Reflection optical microscopy, AFM topography, and conduction images of mica flakes on semitransparent gold. (a) Reflection optical microscopy image of a staircase mica flake with thicknesses in the 37- to 277-nm range on a semitransparent gold layer. (b) AFM topography and (c) conduction images of the same area. (d) Topographic and (e) current profiles along the lines indicated in (b) and (c), respectively.
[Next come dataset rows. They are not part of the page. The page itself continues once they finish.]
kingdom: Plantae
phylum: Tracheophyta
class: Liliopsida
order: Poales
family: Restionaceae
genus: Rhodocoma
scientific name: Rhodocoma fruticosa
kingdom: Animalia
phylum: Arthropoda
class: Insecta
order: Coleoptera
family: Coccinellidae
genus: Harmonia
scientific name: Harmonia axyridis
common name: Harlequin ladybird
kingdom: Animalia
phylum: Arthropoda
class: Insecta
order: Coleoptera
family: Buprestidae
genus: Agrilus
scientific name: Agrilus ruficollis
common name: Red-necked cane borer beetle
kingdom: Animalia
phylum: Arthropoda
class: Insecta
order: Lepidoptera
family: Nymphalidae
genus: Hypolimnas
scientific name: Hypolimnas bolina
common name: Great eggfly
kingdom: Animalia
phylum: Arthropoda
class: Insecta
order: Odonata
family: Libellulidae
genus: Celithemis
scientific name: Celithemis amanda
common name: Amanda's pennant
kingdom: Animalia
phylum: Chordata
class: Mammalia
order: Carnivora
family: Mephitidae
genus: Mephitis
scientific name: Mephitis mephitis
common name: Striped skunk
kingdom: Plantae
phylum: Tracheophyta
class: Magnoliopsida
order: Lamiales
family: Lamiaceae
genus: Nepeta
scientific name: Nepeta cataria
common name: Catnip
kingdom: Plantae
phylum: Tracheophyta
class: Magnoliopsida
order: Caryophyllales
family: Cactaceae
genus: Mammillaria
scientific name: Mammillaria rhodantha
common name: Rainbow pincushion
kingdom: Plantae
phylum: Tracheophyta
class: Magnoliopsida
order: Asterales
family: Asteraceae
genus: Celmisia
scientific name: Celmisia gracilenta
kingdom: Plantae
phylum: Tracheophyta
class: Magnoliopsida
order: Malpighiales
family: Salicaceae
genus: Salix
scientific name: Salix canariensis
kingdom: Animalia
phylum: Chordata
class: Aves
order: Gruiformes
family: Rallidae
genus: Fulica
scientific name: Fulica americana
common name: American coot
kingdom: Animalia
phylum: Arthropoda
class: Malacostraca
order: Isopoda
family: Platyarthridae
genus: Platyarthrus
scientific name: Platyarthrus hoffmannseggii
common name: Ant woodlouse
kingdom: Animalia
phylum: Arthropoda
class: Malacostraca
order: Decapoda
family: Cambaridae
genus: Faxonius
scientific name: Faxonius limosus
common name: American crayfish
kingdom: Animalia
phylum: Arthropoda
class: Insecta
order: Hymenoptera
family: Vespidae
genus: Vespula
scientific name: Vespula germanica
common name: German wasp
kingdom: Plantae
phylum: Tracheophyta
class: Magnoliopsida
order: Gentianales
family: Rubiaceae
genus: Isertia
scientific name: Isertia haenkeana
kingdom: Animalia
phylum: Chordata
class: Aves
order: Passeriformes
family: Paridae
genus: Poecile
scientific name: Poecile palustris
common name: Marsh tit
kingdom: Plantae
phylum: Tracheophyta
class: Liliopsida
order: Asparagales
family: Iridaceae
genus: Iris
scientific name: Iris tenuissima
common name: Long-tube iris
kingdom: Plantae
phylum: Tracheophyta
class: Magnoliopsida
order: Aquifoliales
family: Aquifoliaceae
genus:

Figure 3a shows the optical images of three mica flakes of smaller thicknesses (12- to 32-nm range). As before, the thickness and the insulating nature of the mica flakes were measured by C-AFM. An example of topographic and conduction images for the 12-nm-thick flake is shown in Figure 3b, while the topographic profiles of the three flakes are given in Figure 3c. The contrast achieved on the 12-nm-thin mica flakes is high enough to reasonably expect the detection of thinner mica flakes if present on the sample (note that direct observation from the eyepieces of the optical microscope provides a better contrast as compared to the camera-recorded image. An artificially enhanced contrast image is shown in the inset of Figure 3a in order to show that mica flakes are easily identifiable). Results demonstrate that mica flakes down to a few layers' thickness can be detected on a semitransparent gold substrate by optical microscopy in agreement with the theoretical calculations in Figure 1c. Furthermore, the evolution of the mica color as a function of the mica thickness in this range of thicknesses (Figure 3d) is gradual and with chromatic values in quasi-quantitative agreement with the theoretical predictions in Figure 1d, thus still allowing reasonable thickness estimation.

Figure 3

Reflection optical microscopy, AFM topography, conduction images, and approximate color scale of ultrathin mica sheets on gold. (a) Reflection optical microscopy images of three mica sheets on semitransparent gold substrates with thicknesses in the 12- to 32-nm range. Inset: same as the main image but with artificially enhanced contrast. (b) AFM topographic image of the approximately 12-nm mica flake. Inset: corresponding conductive image. (c) Topographic profiles of the mica flakes shown in (a) taken along the indicated lines. (d) Approximate color scale for mica sheets as a function of the thickness with thickness in the 10- to 50-nm range.

Conclusions

In summary, we have shown that thin mica sheets can be optically visualized on gold substrates and that the optical contrast can be greatly enhanced using semitransparent gold layers as compared to using opaque gold substrates. We found that for thick sheets (thickness > 100 nm), the optical color shows a remarkable dependence on the sheet thickness, thus enabling to easily estimate it by optical microscopy. For thinner mica flakes (thickness < 50 nm) the mica colors change more gradually, but it remains possible to estimate the mica thickness with reasonable accuracy down to a few mica layers. These results should allow building a color chart for mica thicknesses on semitransparent gold layers similar to the one derived for Si0₂ on Si[7] or for other ultrathin sheets such as graphene, graphite, or other materials[11–13] on Si0₂/Si. The proposed technique will greatly facilitate the investigations of the properties of ultrathin mica flakes in direct contact with metallic materials, which until now have not been explored. Additionally, the present results also open the possibility to enable the visualization of other thin sheets, like graphene, directly on metallic supports[14].